Page
◆ ◆ ◆ ◆ ◆
Technology  /  Apache Spark

Apache Spark 49 guides · updated 2026

Distributed data processing at scale — RDDs, DataFrames, Structured Streaming, and the tuning techniques that keep Spark jobs fast and cheap.

Spark groupByKey()

groupByKey() collects all values for each key into a single iterable. Unlike reduceByKey(), it does no pre-aggregation — it shuffles all raw values across the network first, then groups them. This makes it memory-intensive and slower than reduceByKey for aggregations, but necessary when you need access to the full list of values for each key.


Basic Syntax

from pyspark.sql import SparkSession
spark = SparkSession.builder.appName("groupByKey").getOrCreate()
sc = spark.sparkContext
# rdd.groupByKey(numPartitions=None)
# Returns: RDD of (key, ResultIterable) pairs
pairs = sc.parallelize([
("alice", "Engineering"), ("bob", "Marketing"),
("alice", "Backend"), ("bob", "Analytics"),
("carol", "Engineering"),
])
grouped = pairs.groupByKey()
grouped.mapValues(list).collect()
# [("alice", ["Engineering", "Backend"]),
# ("bob", ["Marketing", "Analytics"]),
# ("carol", ["Engineering"])]

When to Use groupByKey

groupByKey is appropriate when you need the full list of values for each key and cannot reduce them with a simple function:

# Collecting all orders per customer for further processing
orders = sc.parallelize([
("C001", {"product": "Laptop", "amount": 1200}),
("C002", {"product": "Mouse", "amount": 25}),
("C001", {"product": "Monitor","amount": 400}),
("C002", {"product": "Keyboard","amount": 60}),
])
customer_orders = orders.groupByKey().mapValues(list)
◆ ◆ ◆ ◆ ◆
Given information
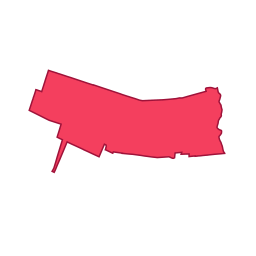 the district of Saveni, Ialomita, Romania, rotated 105°
{"feature_id": "2599482B28938319747198", "entity_name": "Saveni", "entity_type": "district", "adm_level": 2, "iso_a3": "ROU", "parent_name": "Romania", "parent_adm1": "Ialomita", "projection": "natural_earth1", "projection_center": [27.639, 44.552], "detail": "fine", "context": "isolated", "style": "filled", "palette": "rose", "viewbox_px": 256, "rotation_deg": 105, "n_neighbors": 0, "source": "geoboundaries", "source_scale": "gbopen_adm2", "svg_char_len": 3321}
<svg xmlns="http://www.w3.org/2000/svg" viewBox="0 0 256 256"><g transform="rotate(105 128 128)"><path d="M92.9,219.7L93.0,219.7L93.5,219.8L93.8,219.8L94.0,219.8L94.6,219.8L95.1,219.8L95.3,219.8L96.5,219.9L99.9,220.1L102.0,220.2L104.0,220.3L105.4,220.3L106.4,220.4L109.4,220.5L113.0,220.7L115.2,220.8L115.0,222.9L115.0,223.5L114.8,225.7L114.8,226.9L116.7,226.9L118.6,227.0L118.8,227.0L120.6,227.1L122.1,227.2L122.9,227.3L124.5,227.3L126.8,227.5L129.0,227.6L132.8,227.8L136.5,228.0L137.1,225.1L137.7,222.1L139.1,215.2L140.3,209.5L141.0,205.9L141.0,205.4L141.3,199.5L141.6,193.6L148.4,193.8L155.2,194.1L155.8,191.2L156.3,188.3L165.4,188.6L174.4,188.9L180.0,189.0L185.7,189.2L187.6,189.6L189.5,190.1L189.7,189.0L189.9,187.9L189.7,187.9L189.4,187.7L186.3,187.2L182.2,186.7L175.1,185.6L174.9,185.6L166.1,184.4L157.2,183.2L158.0,178.9L158.7,174.7L159.5,170.0L159.7,168.8L160.0,167.2L160.3,165.5L160.4,165.4L161.2,160.5L162.1,155.5L163.3,148.5L149.8,146.6L150.2,144.7L151.7,144.2L151.9,144.2L153.2,144.3L153.6,144.2L154.9,144.3L154.9,143.9L156.3,136.4L156.3,136.2L155.4,136.1L154.9,136.0L154.0,128.8L153.8,127.0L154.0,127.0L152.9,120.4L152.2,116.7L151.5,111.3L151.1,108.2L150.8,105.0L150.5,102.9L149.8,97.4L149.2,93.6L149.0,92.1L146.7,85.4L145.2,81.0L145.2,80.8L145.2,80.6L145.3,80.4L145.3,79.8L145.5,79.1L145.7,77.4L145.6,76.5L145.3,76.0L144.7,75.3L142.3,75.7L141.0,75.9L139.9,76.0L137.6,69.8L139.6,69.9L138.4,66.1L137.3,62.3L139.8,61.6L138.7,58.8L138.1,57.2L137.6,55.9L137.9,55.8L137.3,54.1L136.7,52.7L136.3,51.4L135.8,50.1L135.3,48.9L134.7,47.3L134.1,45.7L133.7,44.5L132.8,42.3L130.8,37.1L128.7,31.2L128.4,30.5L128.0,29.4L127.5,28.0L127.3,28.1L127.0,28.5L126.3,29.4L125.5,30.0L123.9,30.9L122.0,31.8L120.3,32.8L119.8,33.3L118.9,33.8L117.9,34.5L117.0,35.3L116.3,36.0L115.2,36.8L114.3,37.3L113.5,37.7L113.1,37.9L112.6,37.9L111.3,37.3L110.9,37.1L110.5,36.9L110.2,36.8L109.5,36.6L108.8,36.4L107.1,36.7L106.4,37.0L106.2,37.3L106.1,38.1L106.0,39.3L105.8,40.1L105.5,40.7L105.2,41.4L104.7,41.9L104.3,42.2L103.8,42.3L102.2,42.3L101.4,42.3L100.7,42.2L99.6,42.3L98.0,42.5L97.2,42.5L96.3,42.3L95.8,42.1L95.5,42.0L95.0,42.0L94.4,41.8L93.9,41.5L93.2,41.2L92.7,41.1L92.1,41.0L91.7,41.1L90.8,41.5L90.1,41.6L89.3,41.6L88.5,41.6L87.5,41.7L86.7,41.8L86.2,41.9L85.6,42.1L85.1,42.5L84.2,43.0L83.6,43.3L83.2,43.5L82.7,43.8L82.3,43.9L82.0,44.0L81.7,44.3L81.2,44.7L80.9,45.2L80.4,45.6L79.9,46.1L79.5,46.5L79.2,46.8L78.8,46.9L78.4,47.0L77.7,46.9L76.5,46.8L75.1,46.8L74.0,46.8L73.2,46.8L72.7,46.9L72.2,47.1L71.9,47.4L71.6,47.7L71.2,48.3L70.9,49.0L70.6,49.5L70.3,49.8L69.7,50.3L68.7,50.8L66.1,52.1L66.5,52.6L66.9,53.0L67.3,53.5L67.4,54.1L67.5,54.9L67.5,55.6L67.4,56.0L67.4,56.7L67.4,57.7L67.5,58.4L67.6,58.8L67.9,59.8L67.9,60.0L68.5,61.2L68.8,62.2L69.1,62.6L69.3,62.9L69.5,63.1L69.8,63.2L70.1,63.1L70.4,63.1L70.7,63.0L72.1,62.1L72.3,62.0L74.9,66.4L82.3,79.0L82.5,79.3L84.9,83.3L85.0,83.5L85.6,85.8L85.7,86.3L85.9,86.6L86.5,87.8L87.2,89.2L89.7,95.9L91.8,101.8L94.4,110.1L97.9,121.1L98.1,123.8L98.1,124.2L97.8,128.7L97.6,134.1L97.5,135.5L97.5,136.7L97.4,138.4L97.2,142.3L97.0,144.3L95.9,162.8L95.3,172.3L95.5,172.3L95.2,178.6L95.0,181.9L94.7,186.9L94.3,193.4L94.1,196.5L94.0,199.6L93.8,202.7L93.7,204.6L93.5,208.0L93.5,209.2L93.4,210.3L93.3,211.4L93.3,211.6L93.2,214.0L93.1,216.6L92.9,219.7Z" fill="#f43f5e" stroke="#9f1239" stroke-width="1.5"/></g></svg>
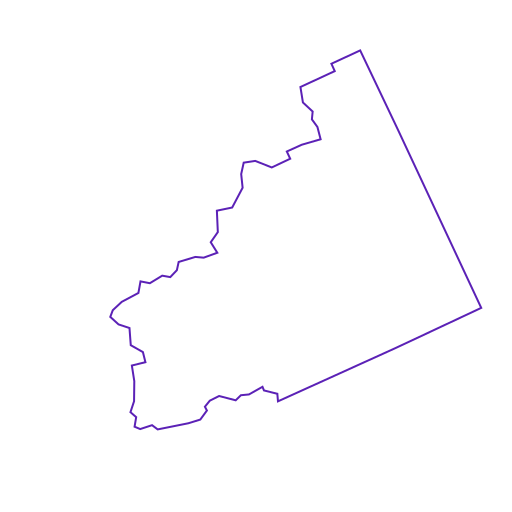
◆ ◆ ◆ ◆ ◆
Task set
- A) According to the Spark groupByKey guide, what does groupByKey() return?
- B) Carry on the Spark groupByKey guide from the point where it stops.
The material above stands apart from the Spark groupByKey guide.

Responses for each task
- A) An RDD of (key, ResultIterable) pairs.

- B)
customer_orders.collect()
# [("C001", [{"product": "Laptop", ...}, {"product": "Monitor", ...}]),
# ("C002", [{"product": "Mouse", ...}, {"product": "Keyboard",...}])]

Working with ResultIterable

groupByKey returns a ResultIterable, not a list. Convert to list before reusing:

grouped = pairs.groupByKey()
# Convert to list for multiple passes
grouped.mapValues(list).collect()
# Use directly in a single pass (more memory-efficient)
def process_group(key, values):
# values is a ResultIterable — can only iterate ONCE
return (key, sorted(values))
grouped.map(lambda kv: process_group(kv[0], kv[1])).collect()

groupByKey vs reduceByKey

data = sc.parallelize([("a", 1), ("b", 2), ("a", 3), ("b", 4)])
# groupByKey — network sends: ("a", [1, 3]), ("b", [2, 4])
data.groupByKey().mapValues(sum).collect()
# [("a", 4), ("b", 6)]
# reduceByKey — network sends subtotals: ("a", 4), ("b", 6)
data.reduceByKey(lambda x, y: x + y).collect()
# [("a", 4), ("b", 6)]
# For aggregation: ALWAYS prefer reduceByKey
# For collecting lists: groupByKey is appropriate

DataFrame Equivalent

from pyspark.sql import functions as F
df = spark.createDataFrame(
[("alice", "Engineering"), ("bob", "Marketing"), ("alice", "Backend")],
["name", "skill"]
)
# Collect values into an array (equivalent to groupByKey + list)
df.groupBy("name").agg(F.collect_list("skill").alias("skills")).show()
# +-----+--------------------------+
# | name| skills|
# +-----+--------------------------+
# |alice|[Engineering, Backend] |
# | bob|[Marketing] |
# +-----+--------------------------+
# Aggregate instead (equivalent to groupByKey + sum)
df_nums = spark.createDataFrame([("a", 1), ("b", 2), ("a", 3)], ["key", "value"])
df_nums.groupBy("key").agg(F.sum("value").alias("total")).show()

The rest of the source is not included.